There seems to be conflicting usage about this.
http://www.fhi.ox.ac.uk/__data/assets/pdf_file/0019/3853/brain-emulation-roadmap-report.pdf
https://secure.wikimedia.org/wikipedia/en/wiki/Emulation
On the other hand, the top-voted answer at http://stackoverflow.com/questions/1584617/simulator-or-emulator-what-is-the-difference says that
Well, when I argued on here last week ( http://lesswrong.com/lw/d80/malthusian_copying_mass_death_of_unhappy/6y2r?context=1#6y2r ) that emulation would be more difficult than people imagine, based on my experience of working on software that does that, people downvoted it and argued "no, people aren't talking about emulation, but about modelling at the molecular level"
Hmm ... from my reading of that conversation, one person said that.
Fair enough, although multiple people downvoted that comment (it seems to have had some upvotes since to compensate). Even if they downvoted for different reasons though, that's still at least one counterexample of someone who fits into the category "folks who expect WBE".

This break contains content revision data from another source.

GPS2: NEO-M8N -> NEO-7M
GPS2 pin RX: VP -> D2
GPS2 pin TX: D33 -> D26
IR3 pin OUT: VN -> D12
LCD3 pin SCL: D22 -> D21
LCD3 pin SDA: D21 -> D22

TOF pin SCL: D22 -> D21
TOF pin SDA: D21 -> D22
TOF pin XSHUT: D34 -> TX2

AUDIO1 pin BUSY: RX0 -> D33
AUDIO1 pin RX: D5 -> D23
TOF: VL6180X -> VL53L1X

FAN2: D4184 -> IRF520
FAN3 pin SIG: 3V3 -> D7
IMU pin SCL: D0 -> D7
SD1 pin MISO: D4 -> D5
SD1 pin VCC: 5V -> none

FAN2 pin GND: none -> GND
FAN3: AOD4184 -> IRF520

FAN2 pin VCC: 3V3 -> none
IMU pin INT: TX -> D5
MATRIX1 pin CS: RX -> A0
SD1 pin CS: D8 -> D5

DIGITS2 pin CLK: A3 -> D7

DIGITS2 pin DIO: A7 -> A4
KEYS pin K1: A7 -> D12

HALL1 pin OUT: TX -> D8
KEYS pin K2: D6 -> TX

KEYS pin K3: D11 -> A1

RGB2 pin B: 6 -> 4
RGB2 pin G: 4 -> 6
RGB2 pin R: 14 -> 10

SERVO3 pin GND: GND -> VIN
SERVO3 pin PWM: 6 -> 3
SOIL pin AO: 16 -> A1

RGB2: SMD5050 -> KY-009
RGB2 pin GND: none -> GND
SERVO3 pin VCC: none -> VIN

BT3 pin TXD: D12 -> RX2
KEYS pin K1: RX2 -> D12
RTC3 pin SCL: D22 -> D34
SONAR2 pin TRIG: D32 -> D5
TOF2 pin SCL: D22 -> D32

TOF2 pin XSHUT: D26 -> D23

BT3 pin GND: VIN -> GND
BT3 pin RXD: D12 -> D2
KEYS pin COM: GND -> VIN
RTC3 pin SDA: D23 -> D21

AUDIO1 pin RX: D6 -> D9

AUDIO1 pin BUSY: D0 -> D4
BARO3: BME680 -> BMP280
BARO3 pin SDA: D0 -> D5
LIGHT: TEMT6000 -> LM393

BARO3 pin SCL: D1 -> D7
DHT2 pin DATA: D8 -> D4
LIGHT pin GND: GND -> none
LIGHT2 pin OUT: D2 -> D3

Emulation without simulation would require not only vastly more understanding of the brain and of cell biology than we have now (most of the problems Myers points out would still be there, though not all) but on top of that all the problems you hit when trying to emulate one system on another, plus a whole lot of problems no-one's ever even conceived because no-one's ever ported an algorithm (for which we have neither source code nor documentation) from a piece of meat to silicon.